[MATERIAL SHOWN — start]

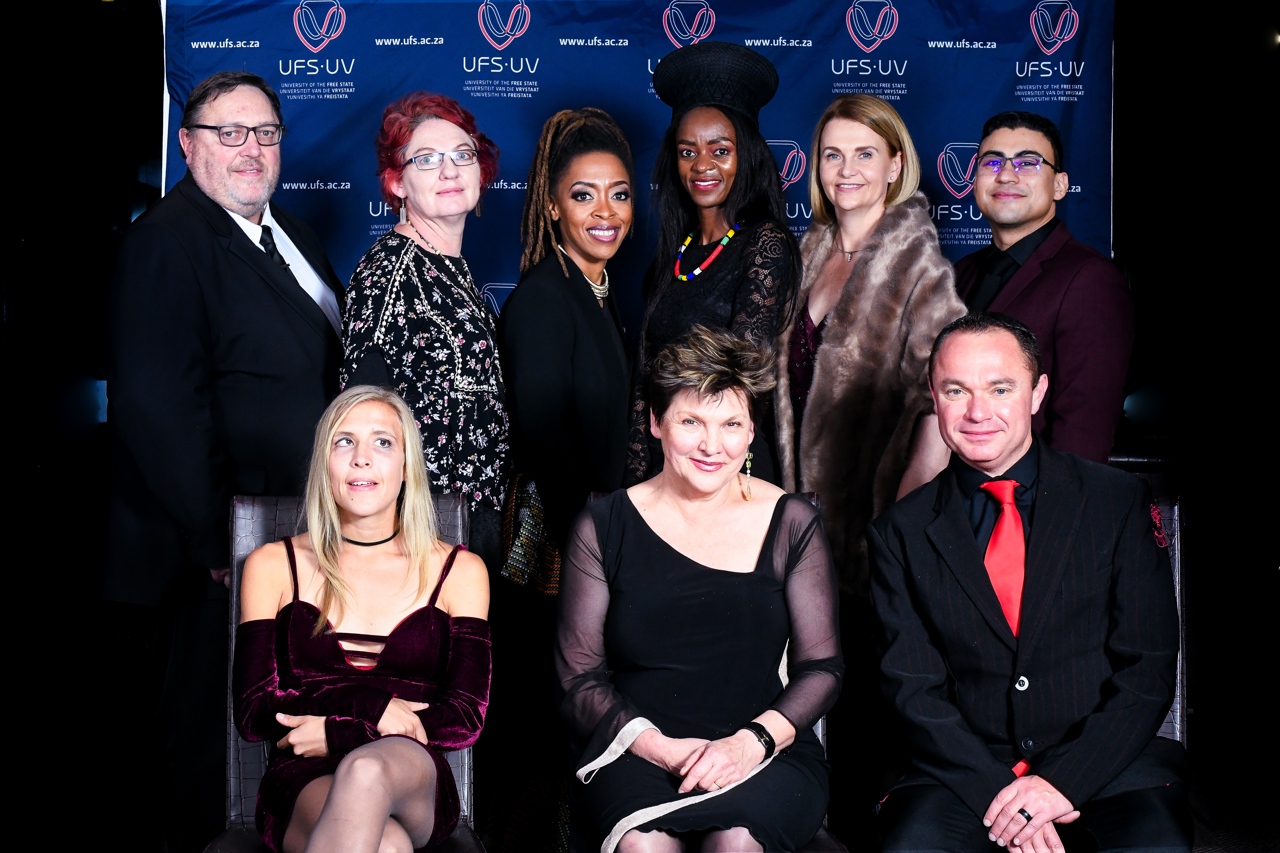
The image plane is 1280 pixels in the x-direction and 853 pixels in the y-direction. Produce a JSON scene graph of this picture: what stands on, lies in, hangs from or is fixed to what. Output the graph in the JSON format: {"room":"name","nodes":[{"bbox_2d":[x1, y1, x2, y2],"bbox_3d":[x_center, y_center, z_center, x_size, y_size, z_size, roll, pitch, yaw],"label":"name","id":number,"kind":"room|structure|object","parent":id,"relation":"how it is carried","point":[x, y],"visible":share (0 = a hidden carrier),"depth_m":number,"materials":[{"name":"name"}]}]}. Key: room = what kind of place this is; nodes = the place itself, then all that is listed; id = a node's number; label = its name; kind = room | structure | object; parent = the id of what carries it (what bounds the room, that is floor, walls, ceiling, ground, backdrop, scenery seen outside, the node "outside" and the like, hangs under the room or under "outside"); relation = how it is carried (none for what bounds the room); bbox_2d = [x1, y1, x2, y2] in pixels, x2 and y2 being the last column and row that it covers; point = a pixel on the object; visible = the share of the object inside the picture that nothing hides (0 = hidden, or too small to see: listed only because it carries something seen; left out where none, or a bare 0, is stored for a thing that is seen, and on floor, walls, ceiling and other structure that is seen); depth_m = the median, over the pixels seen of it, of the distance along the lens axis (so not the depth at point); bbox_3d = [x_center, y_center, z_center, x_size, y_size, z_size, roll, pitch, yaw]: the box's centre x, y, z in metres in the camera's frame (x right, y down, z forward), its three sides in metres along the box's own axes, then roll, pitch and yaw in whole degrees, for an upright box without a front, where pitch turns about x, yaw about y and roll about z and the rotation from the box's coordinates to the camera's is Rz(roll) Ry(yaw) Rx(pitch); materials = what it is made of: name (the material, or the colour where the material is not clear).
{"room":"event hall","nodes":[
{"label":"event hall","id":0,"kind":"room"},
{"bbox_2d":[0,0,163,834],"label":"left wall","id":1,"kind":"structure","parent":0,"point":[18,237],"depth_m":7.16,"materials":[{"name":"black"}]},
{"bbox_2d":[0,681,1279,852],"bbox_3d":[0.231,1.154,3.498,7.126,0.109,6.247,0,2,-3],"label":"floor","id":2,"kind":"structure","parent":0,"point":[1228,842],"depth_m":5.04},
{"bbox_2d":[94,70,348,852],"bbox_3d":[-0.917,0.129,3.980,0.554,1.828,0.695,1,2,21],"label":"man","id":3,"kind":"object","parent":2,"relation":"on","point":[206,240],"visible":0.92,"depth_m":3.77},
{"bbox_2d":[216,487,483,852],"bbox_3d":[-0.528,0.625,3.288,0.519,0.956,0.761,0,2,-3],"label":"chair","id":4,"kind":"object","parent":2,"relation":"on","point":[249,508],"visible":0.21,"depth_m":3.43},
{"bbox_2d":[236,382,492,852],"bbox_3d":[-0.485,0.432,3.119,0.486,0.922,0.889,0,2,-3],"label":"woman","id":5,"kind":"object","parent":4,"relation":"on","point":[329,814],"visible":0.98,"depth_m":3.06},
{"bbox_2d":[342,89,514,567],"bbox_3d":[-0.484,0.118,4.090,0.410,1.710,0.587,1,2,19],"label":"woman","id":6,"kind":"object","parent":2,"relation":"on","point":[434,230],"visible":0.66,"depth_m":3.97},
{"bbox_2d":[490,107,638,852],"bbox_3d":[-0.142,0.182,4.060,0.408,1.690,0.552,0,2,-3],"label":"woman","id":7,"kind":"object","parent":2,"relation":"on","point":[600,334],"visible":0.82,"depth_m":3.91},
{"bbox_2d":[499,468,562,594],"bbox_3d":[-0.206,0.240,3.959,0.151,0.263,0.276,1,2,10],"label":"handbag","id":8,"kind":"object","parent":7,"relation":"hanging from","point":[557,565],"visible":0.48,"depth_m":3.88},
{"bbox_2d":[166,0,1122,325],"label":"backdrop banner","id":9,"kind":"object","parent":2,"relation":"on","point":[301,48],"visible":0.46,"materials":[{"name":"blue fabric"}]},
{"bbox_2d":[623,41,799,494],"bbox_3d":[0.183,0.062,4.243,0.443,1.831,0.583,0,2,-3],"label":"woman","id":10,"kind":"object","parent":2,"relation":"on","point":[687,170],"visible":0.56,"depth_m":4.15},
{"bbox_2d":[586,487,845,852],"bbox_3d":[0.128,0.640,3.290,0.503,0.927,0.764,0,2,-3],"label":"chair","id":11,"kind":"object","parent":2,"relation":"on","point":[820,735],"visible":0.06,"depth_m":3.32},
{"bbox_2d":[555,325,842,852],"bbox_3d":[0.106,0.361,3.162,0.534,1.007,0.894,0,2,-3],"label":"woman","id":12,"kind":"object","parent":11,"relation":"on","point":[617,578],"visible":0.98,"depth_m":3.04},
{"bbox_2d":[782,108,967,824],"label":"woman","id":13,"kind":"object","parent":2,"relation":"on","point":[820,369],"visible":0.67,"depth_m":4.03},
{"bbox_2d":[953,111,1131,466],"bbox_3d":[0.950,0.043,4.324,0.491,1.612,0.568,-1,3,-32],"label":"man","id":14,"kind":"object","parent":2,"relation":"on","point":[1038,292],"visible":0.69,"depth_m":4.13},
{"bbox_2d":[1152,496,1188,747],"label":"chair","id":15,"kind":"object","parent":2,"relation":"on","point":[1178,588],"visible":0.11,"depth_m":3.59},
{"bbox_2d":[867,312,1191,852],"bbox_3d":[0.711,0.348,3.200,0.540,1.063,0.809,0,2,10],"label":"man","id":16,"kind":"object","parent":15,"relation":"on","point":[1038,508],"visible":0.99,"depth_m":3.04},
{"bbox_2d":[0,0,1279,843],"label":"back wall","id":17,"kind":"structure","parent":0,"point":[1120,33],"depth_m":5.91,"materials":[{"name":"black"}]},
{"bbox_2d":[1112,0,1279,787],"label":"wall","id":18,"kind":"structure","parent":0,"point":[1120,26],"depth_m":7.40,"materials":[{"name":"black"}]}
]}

[MATERIAL SHOWN — finish]

_ABOUT THIS EXERCISE_.
Print each record exactly as it stands, leaving the images out.

_OUTPUT FOR THIS TASK_.
The image plane is 1280 pixels in the x-direction and 853 pixels in the y-direction. Produce a JSON scene graph of this picture: what stands on, lies in, hangs from or is fixed to what. Output the graph in the JSON format: {"room":"name","nodes":[{"bbox_2d":[x1, y1, x2, y2],"bbox_3d":[x_center, y_center, z_center, x_size, y_size, z_size, roll, pitch, yaw],"label":"name","id":number,"kind":"room|structure|object","parent":id,"relation":"how it is carried","point":[x, y],"visible":share (0 = a hidden carrier),"depth_m":number,"materials":[{"name":"name"}]}]}. Key: room = what kind of place this is; nodes = the place itself, then all that is listed; id = a node's number; label = its name; kind = room | structure | object; parent = the id of what carries it (what bounds the room, that is floor, walls, ceiling, ground, backdrop, scenery seen outside, the node "outside" and the like, hangs under the room or under "outside"); relation = how it is carried (none for what bounds the room); bbox_2d = [x1, y1, x2, y2] in pixels, x2 and y2 being the last column and row that it covers; point = a pixel on the object; visible = the share of the object inside the picture that nothing hides (0 = hidden, or too small to see: listed only because it carries something seen; left out where none, or a bare 0, is stored for a thing that is seen, and on floor, walls, ceiling and other structure that is seen); depth_m = the median, over the pixels seen of it, of the distance along the lens axis (so not the depth at point); bbox_3d = [x_center, y_center, z_center, x_size, y_size, z_size, roll, pitch, yaw]: the box's centre x, y, z in metres in the camera's frame (x right, y down, z forward), its three sides in metres along the box's own axes, then roll, pitch and yaw in whole degrees, for an upright box without a front, where pitch turns about x, yaw about y and roll about z and the rotation from the box's coordinates to the camera's is Rz(roll) Ry(yaw) Rx(pitch); materials = what it is made of: name (the material, or the colour where the material is not clear).
{"room":"event hall","nodes":[
{"label":"event hall","id":0,"kind":"room"},
{"bbox_2d":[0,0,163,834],"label":"left wall","id":1,"kind":"structure","parent":0,"point":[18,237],"depth_m":7.16,"materials":[{"name":"black"}]},
{"bbox_2d":[0,681,1279,852],"bbox_3d":[0.231,1.154,3.498,7.126,0.109,6.247,0,2,-3],"label":"floor","id":2,"kind":"structure","parent":0,"point":[1228,842],"depth_m":5.04},
{"bbox_2d":[94,70,348,852],"bbox_3d":[-0.917,0.129,3.980,0.554,1.828,0.695,1,2,21],"label":"man","id":3,"kind":"object","parent":2,"relation":"on","point":[206,240],"visible":0.92,"depth_m":3.77},
{"bbox_2d":[216,487,483,852],"bbox_3d":[-0.528,0.625,3.288,0.519,0.956,0.761,0,2,-3],"label":"chair","id":4,"kind":"object","parent":2,"relation":"on","point":[249,508],"visible":0.21,"depth_m":3.43},
{"bbox_2d":[236,382,492,852],"bbox_3d":[-0.485,0.432,3.119,0.486,0.922,0.889,0,2,-3],"label":"woman","id":5,"kind":"object","parent":4,"relation":"on","point":[329,814],"visible":0.98,"depth_m":3.06},
{"bbox_2d":[342,89,514,567],"bbox_3d":[-0.484,0.118,4.090,0.410,1.710,0.587,1,2,19],"label":"woman","id":6,"kind":"object","parent":2,"relation":"on","point":[434,230],"visible":0.66,"depth_m":3.97},
{"bbox_2d":[490,107,638,852],"bbox_3d":[-0.142,0.182,4.060,0.408,1.690,0.552,0,2,-3],"label":"woman","id":7,"kind":"object","parent":2,"relation":"on","point":[600,334],"visible":0.82,"depth_m":3.91},
{"bbox_2d":[499,468,562,594],"bbox_3d":[-0.206,0.240,3.959,0.151,0.263,0.276,1,2,10],"label":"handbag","id":8,"kind":"object","parent":7,"relation":"hanging from","point":[557,565],"visible":0.48,"depth_m":3.88},
{"bbox_2d":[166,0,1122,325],"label":"backdrop banner","id":9,"kind":"object","parent":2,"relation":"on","point":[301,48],"visible":0.46,"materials":[{"name":"blue fabric"}]},
{"bbox_2d":[623,41,799,494],"bbox_3d":[0.183,0.062,4.243,0.443,1.831,0.583,0,2,-3],"label":"woman","id":10,"kind":"object","parent":2,"relation":"on","point":[687,170],"visible":0.56,"depth_m":4.15},
{"bbox_2d":[586,487,845,852],"bbox_3d":[0.128,0.640,3.290,0.503,0.927,0.764,0,2,-3],"label":"chair","id":11,"kind":"object","parent":2,"relation":"on","point":[820,735],"visible":0.06,"depth_m":3.32},
{"bbox_2d":[555,325,842,852],"bbox_3d":[0.106,0.361,3.162,0.534,1.007,0.894,0,2,-3],"label":"woman","id":12,"kind":"object","parent":11,"relation":"on","point":[617,578],"visible":0.98,"depth_m":3.04},
{"bbox_2d":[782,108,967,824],"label":"woman","id":13,"kind":"object","parent":2,"relation":"on","point":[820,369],"visible":0.67,"depth_m":4.03},
{"bbox_2d":[953,111,1131,466],"bbox_3d":[0.950,0.043,4.324,0.491,1.612,0.568,-1,3,-32],"label":"man","id":14,"kind":"object","parent":2,"relation":"on","point":[1038,292],"visible":0.69,"depth_m":4.13},
{"bbox_2d":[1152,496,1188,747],"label":"chair","id":15,"kind":"object","parent":2,"relation":"on","point":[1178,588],"visible":0.11,"depth_m":3.59},
{"bbox_2d":[867,312,1191,852],"bbox_3d":[0.711,0.348,3.200,0.540,1.063,0.809,0,2,10],"label":"man","id":16,"kind":"object","parent":15,"relation":"on","point":[1038,508],"visible":0.99,"depth_m":3.04},
{"bbox_2d":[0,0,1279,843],"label":"back wall","id":17,"kind":"structure","parent":0,"point":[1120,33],"depth_m":5.91,"materials":[{"name":"black"}]},
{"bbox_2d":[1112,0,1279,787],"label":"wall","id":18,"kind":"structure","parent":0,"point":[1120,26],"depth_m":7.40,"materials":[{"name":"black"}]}
]}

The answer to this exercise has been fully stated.